In 2022, Unai Rementeria announced that he would not seek re-election as Deputy General in the May 2023 election. In a surprise move, the Basque National Party announced that Etxanobe would be their leading candidate. She became the first woman of her party to aim for the presidency of the Foral Council of Bizkaia.

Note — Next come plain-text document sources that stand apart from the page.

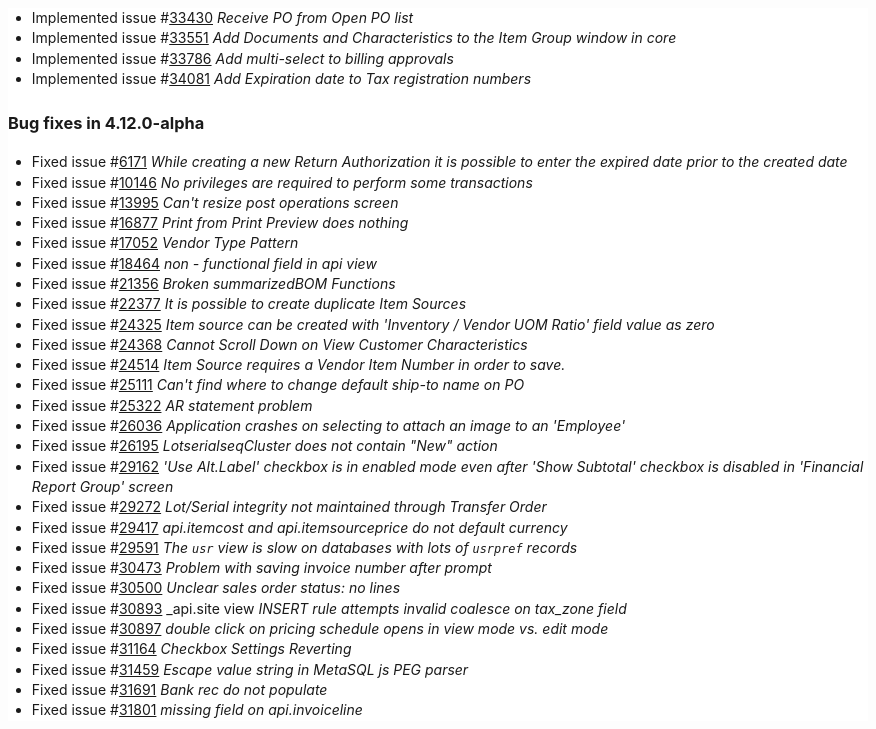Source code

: - Implemented issue #[33430](http://www.xtuple.org/xtincident/view/bugs/33430) _Receive PO from Open PO list_
- Implemented issue #[33551](http://www.xtuple.org/xtincident/view/bugs/33551) _Add Documents and Characteristics to the Item Group window in core_
- Implemented issue #[33786](http://www.xtuple.org/xtincident/view/bugs/33786) _Add multi-select to billing approvals_
- Implemented issue #[34081](http://www.xtuple.org/xtincident/view/bugs/34081) _Add Expiration date to Tax registration numbers_

### Bug fixes in 4.12.0-alpha

- Fixed issue #[6171](http://www.xtuple.org/xtincident/view/bugs/6171) _While creating a new Return Authorization it is possible to enter the expired date prior to the created date_
- Fixed issue #[10146](http://www.xtuple.org/xtincident/view/bugs/10146) _No privileges are required to perform some transactions_
- Fixed issue #[13995](http://www.xtuple.org/xtincident/view/bugs/13995) _Can't resize post operations screen_
- Fixed issue #[16877](http://www.xtuple.org/xtincident/view/bugs/16877) _Print from Print Preview does nothing_
- Fixed issue #[17052](http://www.xtuple.org/xtincident/view/bugs/17052) _Vendor Type Pattern_
- Fixed issue #[18464](http://www.xtuple.org/xtincident/view/bugs/18464) _non - functional field in api view_
- Fixed issue #[21356](http://www.xtuple.org/xtincident/view/bugs/21356) _Broken summarizedBOM Functions_
- Fixed issue #[22377](http://www.xtuple.org/xtincident/view/bugs/22377) _It is possible to create duplicate Item Sources_
- Fixed issue #[24325](http://www.xtuple.org/xtincident/view/bugs/24325) _Item source can be created with 'Inventory / Vendor UOM Ratio' field value as zero_
- Fixed issue #[24368](http://www.xtuple.org/xtincident/view/bugs/24368) _Cannot Scroll Down on View Customer Characteristics_
- Fixed issue #[24514](http://www.xtuple.org/xtincident/view/bugs/24514) _Item Source requires a Vendor Item Number in order to save._
- Fixed issue #[25111](http://www.xtuple.org/xtincident/view/bugs/25111) _Can't find where to change default ship-to name on PO_
- Fixed issue #[25322](http://www.xtuple.org/xtincident/view/bugs/25322) _AR statement problem_
- Fixed issue #[26036](http://www.xtuple.org/xtincident/view/bugs/26036) _Application crashes on selecting to attach an image to an 'Employee'_
- Fixed issue #[26195](http://www.xtuple.org/xtincident/view/bugs/26195) _LotserialseqCluster does not contain "New" action_
- Fixed issue #[29162](http://www.xtuple.org/xtincident/view/bugs/29162) _'Use Alt.Label' checkbox is in enabled mode even after 'Show Subtotal' checkbox is disabled in 'Financial Report Group' screen_
- Fixed issue #[29272](http://www.xtuple.org/xtincident/view/bugs/29272) _Lot/Serial integrity not maintained through Transfer Order_
- Fixed issue #[29417](http://www.xtuple.org/xtincident/view/bugs/29417) _api.itemcost and api.itemsourceprice do not default currency_
- Fixed issue #[29591](http://www.xtuple.org/xtincident/view/bugs/29591) _The `usr` view is slow on databases with lots of `usrpref` records_
- Fixed issue #[30473](http://www.xtuple.org/xtincident/view/bugs/30473) _Problem with saving invoice number after prompt_
- Fixed issue #[30500](http://www.xtuple.org/xtincident/view/bugs/30500) _Unclear sales order status: no lines_
- Fixed issue #[30893](http://www.xtuple.org/xtincident/view/bugs/30893) _api.site view _INSERT rule attempts invalid coalesce on tax_zone field_
- Fixed issue #[30897](http://www.xtuple.org/xtincident/view/bugs/30897) _double click on pricing schedule opens in view mode vs. edit mode_
- Fixed issue #[31164](http://www.xtuple.org/xtincident/view/bugs/31164) _Checkbox Settings Reverting_
- Fixed issue #[31459](http://www.xtuple.org/xtincident/view/bugs/31459) _Escape value string in MetaSQL js PEG parser_
- Fixed issue #[31691](http://www.xtuple.org/xtincident/view/bugs/31691) _Bank rec do not populate_
- Fixed issue #[31801](http://www.xtuple.org/xtincident/view/bugs/31801) _missing field on api.invoiceline_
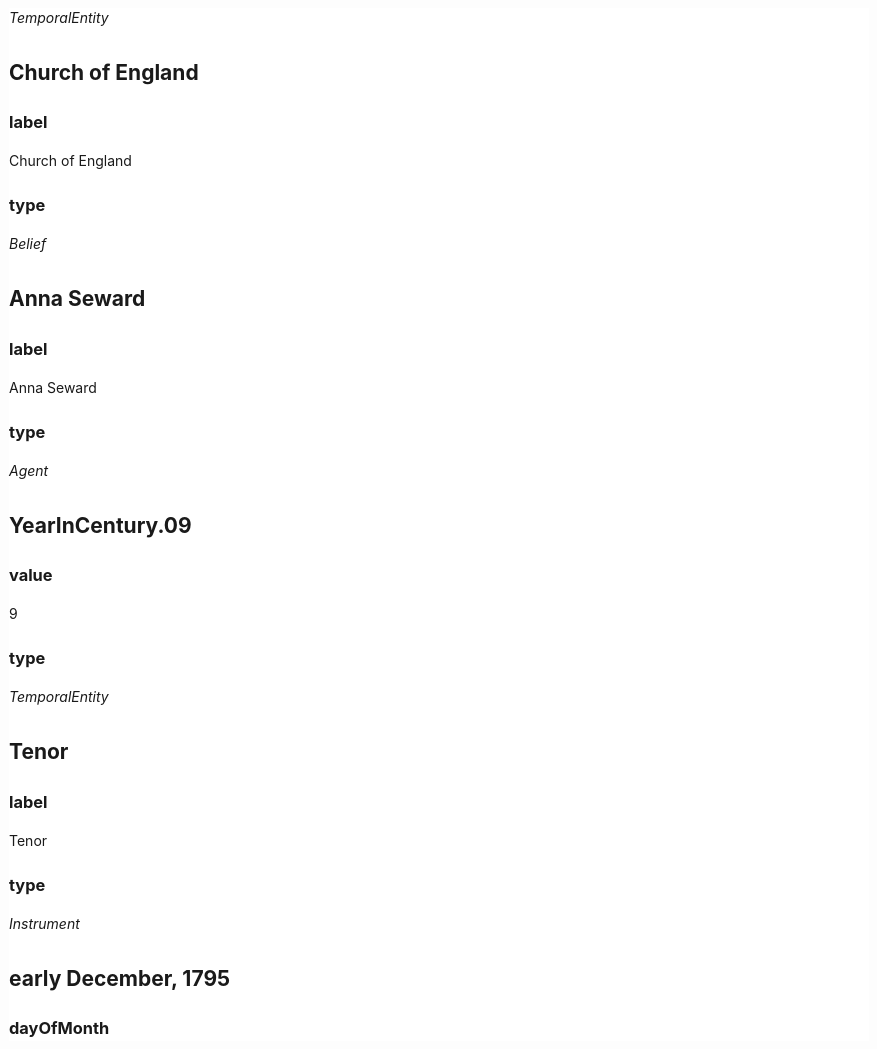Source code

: 
*TemporalEntity*

## Church of England

### label


Church of England

### type


*Belief*

## Anna Seward

### label


Anna Seward

### type


*Agent*

## YearInCentury.09

### value


9

### type


*TemporalEntity*

## Tenor

### label


Tenor

### type


*Instrument*

## early December, 1795

### dayOfMonth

The Basque National Party led by Etxanobe won the 2023 foral election in Biscay, securing 38.41% of the vote and 23 seats in the General Assembly of Biscay. Although the party lost 2 seats, they formed a coalition government and secured an absolute majority with PSE-EE. Etxanobe was named Deputy General on 5 July 2023. She is the first woman to hold the position. She later announced the composition of her cabinet, which was the cabinet with most women in the history of the institution.

== Personal life ==
Etxanobe resides in her hometown Otxandio. She is married and is a mother to a son and a daughter (twins). Etxanobe is fluent in Basque, Spanish, English and French.